[Dataset records]
□ □ □ □ □
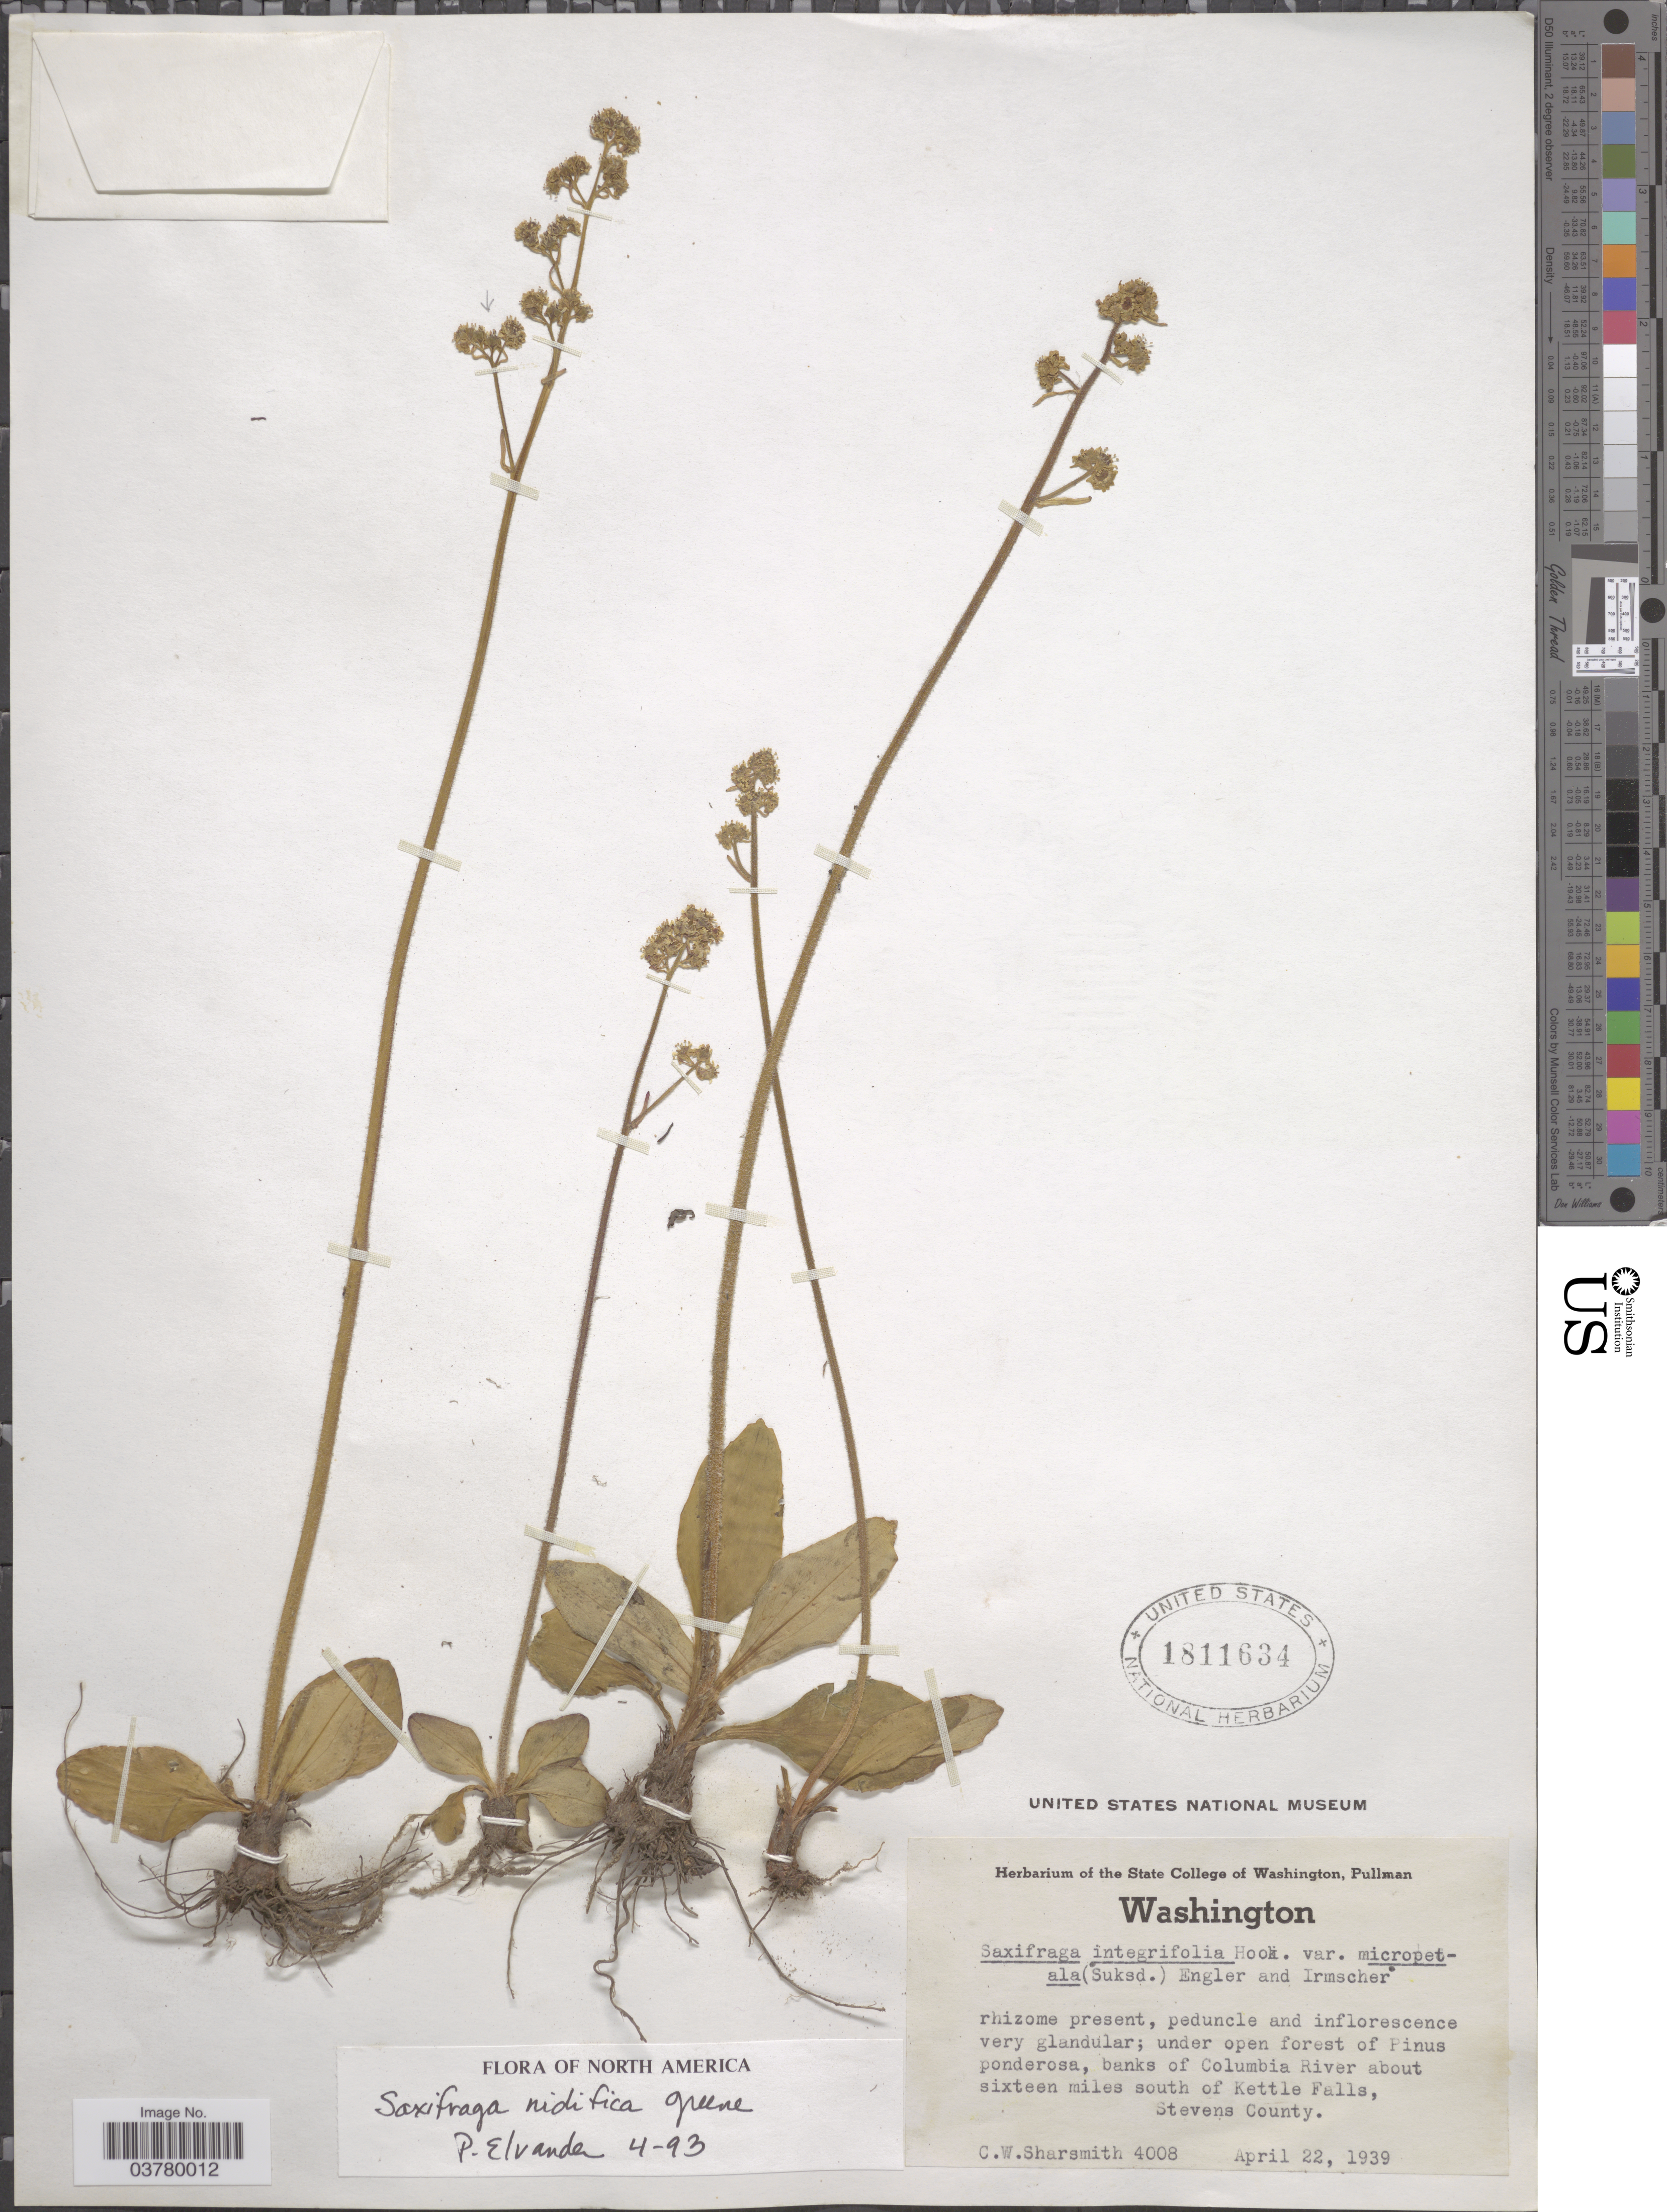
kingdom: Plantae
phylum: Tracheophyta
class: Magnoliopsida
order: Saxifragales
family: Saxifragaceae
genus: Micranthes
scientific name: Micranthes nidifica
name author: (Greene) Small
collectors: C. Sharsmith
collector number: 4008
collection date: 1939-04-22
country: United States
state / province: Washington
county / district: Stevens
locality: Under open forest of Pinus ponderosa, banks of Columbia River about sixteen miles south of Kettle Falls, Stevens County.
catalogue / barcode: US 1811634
□ □ □ □ □
* _Instructions for the task_: Can you set down, word for word, the stretch from the start of the items through the line containing "state / province: Washington", leaving out the pictures?

* _The output_:
kingdom: Plantae
phylum: Tracheophyta
class: Magnoliopsida
order: Saxifragales
family: Saxifragaceae
genus: Micranthes
scientific name: Micranthes nidifica
name author: (Greene) Small
collectors: C. Sharsmith
collector number: 4008
collection date: 1939-04-22
country: United States
state / province: Washington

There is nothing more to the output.